*Exercise*
Gather each line of the entries below that includes "task".

*Input*
·····

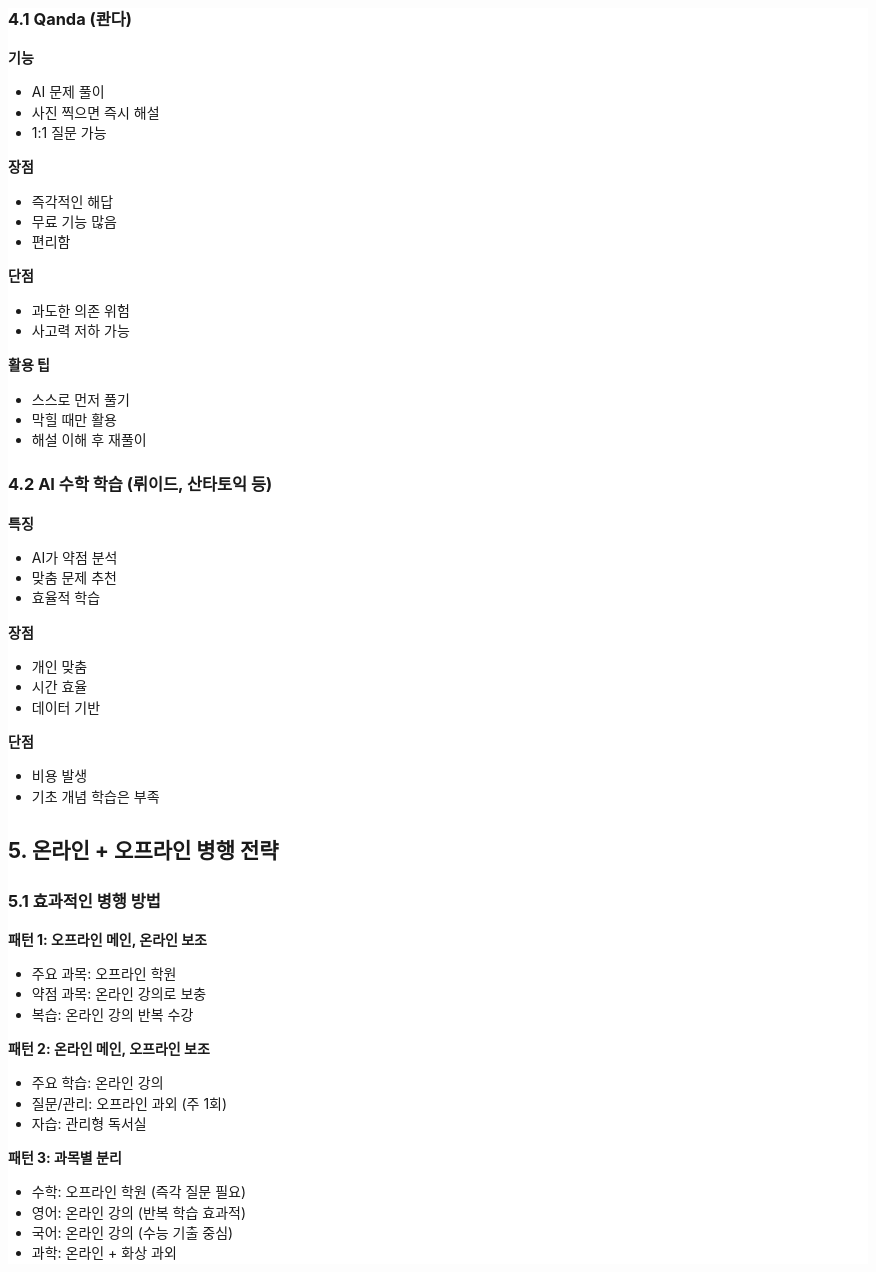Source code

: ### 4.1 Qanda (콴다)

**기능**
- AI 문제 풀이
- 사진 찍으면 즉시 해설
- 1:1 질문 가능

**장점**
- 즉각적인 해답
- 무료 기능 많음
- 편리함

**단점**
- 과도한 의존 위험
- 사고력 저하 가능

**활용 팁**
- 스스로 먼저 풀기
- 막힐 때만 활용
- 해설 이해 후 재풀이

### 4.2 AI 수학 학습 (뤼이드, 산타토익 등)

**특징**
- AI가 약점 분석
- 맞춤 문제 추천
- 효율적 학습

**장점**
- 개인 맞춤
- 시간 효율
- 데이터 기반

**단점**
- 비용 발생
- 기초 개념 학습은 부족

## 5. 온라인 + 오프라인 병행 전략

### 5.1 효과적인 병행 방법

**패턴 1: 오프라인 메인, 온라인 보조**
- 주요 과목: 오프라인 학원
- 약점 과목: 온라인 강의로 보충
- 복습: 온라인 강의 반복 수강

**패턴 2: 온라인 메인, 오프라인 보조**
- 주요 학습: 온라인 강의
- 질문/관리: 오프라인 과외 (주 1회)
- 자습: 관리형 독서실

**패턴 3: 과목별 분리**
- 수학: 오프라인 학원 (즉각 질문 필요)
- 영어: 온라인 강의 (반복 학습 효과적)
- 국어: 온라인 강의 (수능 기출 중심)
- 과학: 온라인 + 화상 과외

·····

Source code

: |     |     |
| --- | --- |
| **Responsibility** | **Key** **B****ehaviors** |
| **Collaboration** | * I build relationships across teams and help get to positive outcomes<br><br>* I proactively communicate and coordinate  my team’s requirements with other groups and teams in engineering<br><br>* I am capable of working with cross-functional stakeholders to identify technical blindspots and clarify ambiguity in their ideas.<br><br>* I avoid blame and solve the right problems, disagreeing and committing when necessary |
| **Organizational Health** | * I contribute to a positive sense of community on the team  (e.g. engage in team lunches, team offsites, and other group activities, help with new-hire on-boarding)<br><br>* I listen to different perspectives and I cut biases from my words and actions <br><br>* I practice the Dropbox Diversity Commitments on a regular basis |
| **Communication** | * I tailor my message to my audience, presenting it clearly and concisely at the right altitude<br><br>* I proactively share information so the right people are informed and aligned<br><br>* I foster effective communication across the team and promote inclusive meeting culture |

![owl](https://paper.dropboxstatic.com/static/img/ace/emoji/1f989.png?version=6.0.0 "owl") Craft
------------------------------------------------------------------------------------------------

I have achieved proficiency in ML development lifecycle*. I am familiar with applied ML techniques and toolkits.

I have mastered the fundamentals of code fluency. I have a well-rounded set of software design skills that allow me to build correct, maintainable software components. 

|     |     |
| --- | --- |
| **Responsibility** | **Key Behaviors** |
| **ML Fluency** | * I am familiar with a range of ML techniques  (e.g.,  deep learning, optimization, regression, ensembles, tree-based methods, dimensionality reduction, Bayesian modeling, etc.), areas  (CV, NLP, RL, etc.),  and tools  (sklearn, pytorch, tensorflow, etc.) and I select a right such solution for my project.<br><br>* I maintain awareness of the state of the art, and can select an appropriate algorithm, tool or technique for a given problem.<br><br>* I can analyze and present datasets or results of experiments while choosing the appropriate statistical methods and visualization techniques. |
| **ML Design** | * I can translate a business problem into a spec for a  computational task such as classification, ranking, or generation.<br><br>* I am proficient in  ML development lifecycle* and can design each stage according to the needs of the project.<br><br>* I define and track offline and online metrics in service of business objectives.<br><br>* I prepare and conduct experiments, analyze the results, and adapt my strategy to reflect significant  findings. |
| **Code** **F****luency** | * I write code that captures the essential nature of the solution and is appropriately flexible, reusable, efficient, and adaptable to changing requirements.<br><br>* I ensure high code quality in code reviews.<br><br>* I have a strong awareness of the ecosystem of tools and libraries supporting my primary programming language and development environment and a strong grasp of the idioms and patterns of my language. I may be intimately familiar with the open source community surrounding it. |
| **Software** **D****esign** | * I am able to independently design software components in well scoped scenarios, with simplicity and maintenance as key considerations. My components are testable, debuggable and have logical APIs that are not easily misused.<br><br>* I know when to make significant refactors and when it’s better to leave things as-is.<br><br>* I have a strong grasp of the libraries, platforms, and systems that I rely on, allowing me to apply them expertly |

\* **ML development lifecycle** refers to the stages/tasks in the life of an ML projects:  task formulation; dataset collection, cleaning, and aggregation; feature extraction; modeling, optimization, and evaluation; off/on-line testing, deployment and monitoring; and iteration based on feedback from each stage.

·····

*Written answer*
| **ML Design** | * I can translate a business problem into a spec for a  computational task such as classification, ranking, or generation.<br><br>* I am proficient in  ML development lifecycle* and can design each stage according to the needs of the project.<br><br>* I define and track offline and online metrics in service of business objectives.<br><br>* I prepare and conduct experiments, analyze the results, and adapt my strategy to reflect significant  findings. |
\* **ML development lifecycle** refers to the stages/tasks in the life of an ML projects:  task formulation; dataset collection, cleaning, and aggregation; feature extraction; modeling, optimization, and evaluation; off/on-line testing, deployment and monitoring; and iteration based on feedback from each stage.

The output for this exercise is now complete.